Rewrite the entries below, swapping every "Q0" for "faceQuery" and leaving everything else unchanged.

-.-.-

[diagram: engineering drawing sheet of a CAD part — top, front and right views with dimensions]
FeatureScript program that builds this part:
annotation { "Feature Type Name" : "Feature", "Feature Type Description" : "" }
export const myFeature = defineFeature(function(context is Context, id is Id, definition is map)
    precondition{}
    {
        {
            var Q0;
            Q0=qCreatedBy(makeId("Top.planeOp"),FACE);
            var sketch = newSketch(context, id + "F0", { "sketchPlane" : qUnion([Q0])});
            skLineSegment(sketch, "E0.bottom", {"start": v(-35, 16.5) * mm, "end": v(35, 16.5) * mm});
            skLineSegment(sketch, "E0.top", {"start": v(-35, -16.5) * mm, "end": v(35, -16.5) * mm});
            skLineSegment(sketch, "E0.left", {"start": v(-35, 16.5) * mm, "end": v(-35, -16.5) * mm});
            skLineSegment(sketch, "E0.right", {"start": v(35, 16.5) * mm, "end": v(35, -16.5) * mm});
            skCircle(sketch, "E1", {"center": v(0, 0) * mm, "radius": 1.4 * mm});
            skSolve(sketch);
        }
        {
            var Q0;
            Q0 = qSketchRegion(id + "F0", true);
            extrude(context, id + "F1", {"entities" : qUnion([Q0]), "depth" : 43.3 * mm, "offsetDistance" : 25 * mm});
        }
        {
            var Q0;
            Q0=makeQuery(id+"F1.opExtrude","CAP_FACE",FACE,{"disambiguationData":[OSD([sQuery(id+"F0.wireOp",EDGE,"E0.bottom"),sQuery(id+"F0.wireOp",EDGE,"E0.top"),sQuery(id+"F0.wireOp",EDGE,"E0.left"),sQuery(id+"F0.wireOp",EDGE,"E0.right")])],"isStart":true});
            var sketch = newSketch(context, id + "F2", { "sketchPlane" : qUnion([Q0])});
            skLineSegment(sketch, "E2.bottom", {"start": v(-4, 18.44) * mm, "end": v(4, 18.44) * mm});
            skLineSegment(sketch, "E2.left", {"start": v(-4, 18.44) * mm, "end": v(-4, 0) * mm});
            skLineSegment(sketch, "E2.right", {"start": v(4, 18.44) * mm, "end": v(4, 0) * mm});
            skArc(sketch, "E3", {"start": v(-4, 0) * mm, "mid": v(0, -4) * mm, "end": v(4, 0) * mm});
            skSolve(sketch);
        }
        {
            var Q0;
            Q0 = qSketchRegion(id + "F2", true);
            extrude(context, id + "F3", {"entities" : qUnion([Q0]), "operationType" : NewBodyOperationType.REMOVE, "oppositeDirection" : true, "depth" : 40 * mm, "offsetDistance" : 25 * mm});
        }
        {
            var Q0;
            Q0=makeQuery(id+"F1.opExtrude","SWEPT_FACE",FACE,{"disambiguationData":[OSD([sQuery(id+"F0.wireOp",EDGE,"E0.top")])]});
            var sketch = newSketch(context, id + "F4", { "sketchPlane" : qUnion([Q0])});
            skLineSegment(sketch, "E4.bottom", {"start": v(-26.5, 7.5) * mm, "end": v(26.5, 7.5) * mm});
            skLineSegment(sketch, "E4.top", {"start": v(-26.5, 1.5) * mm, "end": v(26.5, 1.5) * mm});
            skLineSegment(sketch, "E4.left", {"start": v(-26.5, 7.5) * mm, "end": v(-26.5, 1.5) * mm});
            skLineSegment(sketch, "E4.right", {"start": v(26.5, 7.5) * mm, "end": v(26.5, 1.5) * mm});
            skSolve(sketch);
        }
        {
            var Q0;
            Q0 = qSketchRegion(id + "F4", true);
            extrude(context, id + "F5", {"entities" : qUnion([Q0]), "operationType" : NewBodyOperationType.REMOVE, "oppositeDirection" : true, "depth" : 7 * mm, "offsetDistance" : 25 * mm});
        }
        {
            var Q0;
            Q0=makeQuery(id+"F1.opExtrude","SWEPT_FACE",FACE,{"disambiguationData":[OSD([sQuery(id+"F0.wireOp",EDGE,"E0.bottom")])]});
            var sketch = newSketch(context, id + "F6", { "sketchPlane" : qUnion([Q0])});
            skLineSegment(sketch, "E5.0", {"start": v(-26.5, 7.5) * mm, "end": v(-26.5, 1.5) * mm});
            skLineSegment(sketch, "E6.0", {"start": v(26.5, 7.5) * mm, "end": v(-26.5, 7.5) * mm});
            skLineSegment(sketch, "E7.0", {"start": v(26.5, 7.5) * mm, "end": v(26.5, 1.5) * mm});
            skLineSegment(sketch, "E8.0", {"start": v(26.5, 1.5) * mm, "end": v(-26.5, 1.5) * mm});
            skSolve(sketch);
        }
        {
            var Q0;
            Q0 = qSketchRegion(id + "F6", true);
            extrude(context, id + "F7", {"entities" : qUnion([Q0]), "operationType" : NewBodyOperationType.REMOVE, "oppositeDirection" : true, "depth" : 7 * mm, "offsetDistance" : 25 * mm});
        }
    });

-.-.-

#### Task response
[diagram: engineering drawing sheet of a CAD part — top, front and right views with dimensions]
FeatureScript program that builds this part:
annotation { "Feature Type Name" : "Feature", "Feature Type Description" : "" }
export const myFeature = defineFeature(function(context is Context, id is Id, definition is map)
    precondition{}
    {
        {
            var faceQuery;
            faceQuery=qCreatedBy(makeId("Top.planeOp"),FACE);
            var sketch = newSketch(context, id + "F0", { "sketchPlane" : qUnion([faceQuery])});
            skLineSegment(sketch, "E0.bottom", {"start": v(-35, 16.5) * mm, "end": v(35, 16.5) * mm});
            skLineSegment(sketch, "E0.top", {"start": v(-35, -16.5) * mm, "end": v(35, -16.5) * mm});
            skLineSegment(sketch, "E0.left", {"start": v(-35, 16.5) * mm, "end": v(-35, -16.5) * mm});
            skLineSegment(sketch, "E0.right", {"start": v(35, 16.5) * mm, "end": v(35, -16.5) * mm});
            skCircle(sketch, "E1", {"center": v(0, 0) * mm, "radius": 1.4 * mm});
            skSolve(sketch);
        }
        {
            var faceQuery;
            faceQuery = qSketchRegion(id + "F0", true);
            extrude(context, id + "F1", {"entities" : qUnion([faceQuery]), "depth" : 43.3 * mm, "offsetDistance" : 25 * mm});
        }
        {
            var faceQuery;
            faceQuery=makeQuery(id+"F1.opExtrude","CAP_FACE",FACE,{"disambiguationData":[OSD([sQuery(id+"F0.wireOp",EDGE,"E0.bottom"),sQuery(id+"F0.wireOp",EDGE,"E0.top"),sQuery(id+"F0.wireOp",EDGE,"E0.left"),sQuery(id+"F0.wireOp",EDGE,"E0.right")])],"isStart":true});
            var sketch = newSketch(context, id + "F2", { "sketchPlane" : qUnion([faceQuery])});
            skLineSegment(sketch, "E2.bottom", {"start": v(-4, 18.44) * mm, "end": v(4, 18.44) * mm});
            skLineSegment(sketch, "E2.left", {"start": v(-4, 18.44) * mm, "end": v(-4, 0) * mm});
            skLineSegment(sketch, "E2.right", {"start": v(4, 18.44) * mm, "end": v(4, 0) * mm});
            skArc(sketch, "E3", {"start": v(-4, 0) * mm, "mid": v(0, -4) * mm, "end": v(4, 0) * mm});
            skSolve(sketch);
        }
        {
            var faceQuery;
            faceQuery = qSketchRegion(id + "F2", true);
            extrude(context, id + "F3", {"entities" : qUnion([faceQuery]), "operationType" : NewBodyOperationType.REMOVE, "oppositeDirection" : true, "depth" : 40 * mm, "offsetDistance" : 25 * mm});
        }
        {
            var faceQuery;
            faceQuery=makeQuery(id+"F1.opExtrude","SWEPT_FACE",FACE,{"disambiguationData":[OSD([sQuery(id+"F0.wireOp",EDGE,"E0.top")])]});
            var sketch = newSketch(context, id + "F4", { "sketchPlane" : qUnion([faceQuery])});
            skLineSegment(sketch, "E4.bottom", {"start": v(-26.5, 7.5) * mm, "end": v(26.5, 7.5) * mm});
            skLineSegment(sketch, "E4.top", {"start": v(-26.5, 1.5) * mm, "end": v(26.5, 1.5) * mm});
            skLineSegment(sketch, "E4.left", {"start": v(-26.5, 7.5) * mm, "end": v(-26.5, 1.5) * mm});
            skLineSegment(sketch, "E4.right", {"start": v(26.5, 7.5) * mm, "end": v(26.5, 1.5) * mm});
            skSolve(sketch);
        }
        {
            var faceQuery;
            faceQuery = qSketchRegion(id + "F4", true);
            extrude(context, id + "F5", {"entities" : qUnion([faceQuery]), "operationType" : NewBodyOperationType.REMOVE, "oppositeDirection" : true, "depth" : 7 * mm, "offsetDistance" : 25 * mm});
        }
        {
            var faceQuery;
            faceQuery=makeQuery(id+"F1.opExtrude","SWEPT_FACE",FACE,{"disambiguationData":[OSD([sQuery(id+"F0.wireOp",EDGE,"E0.bottom")])]});
            var sketch = newSketch(context, id + "F6", { "sketchPlane" : qUnion([faceQuery])});
            skLineSegment(sketch, "E5.0", {"start": v(-26.5, 7.5) * mm, "end": v(-26.5, 1.5) * mm});
            skLineSegment(sketch, "E6.0", {"start": v(26.5, 7.5) * mm, "end": v(-26.5, 7.5) * mm});
            skLineSegment(sketch, "E7.0", {"start": v(26.5, 7.5) * mm, "end": v(26.5, 1.5) * mm});
            skLineSegment(sketch, "E8.0", {"start": v(26.5, 1.5) * mm, "end": v(-26.5, 1.5) * mm});
            skSolve(sketch);
        }
        {
            var faceQuery;
            faceQuery = qSketchRegion(id + "F6", true);
            extrude(context, id + "F7", {"entities" : qUnion([faceQuery]), "operationType" : NewBodyOperationType.REMOVE, "oppositeDirection" : true, "depth" : 7 * mm, "offsetDistance" : 25 * mm});
        }
    });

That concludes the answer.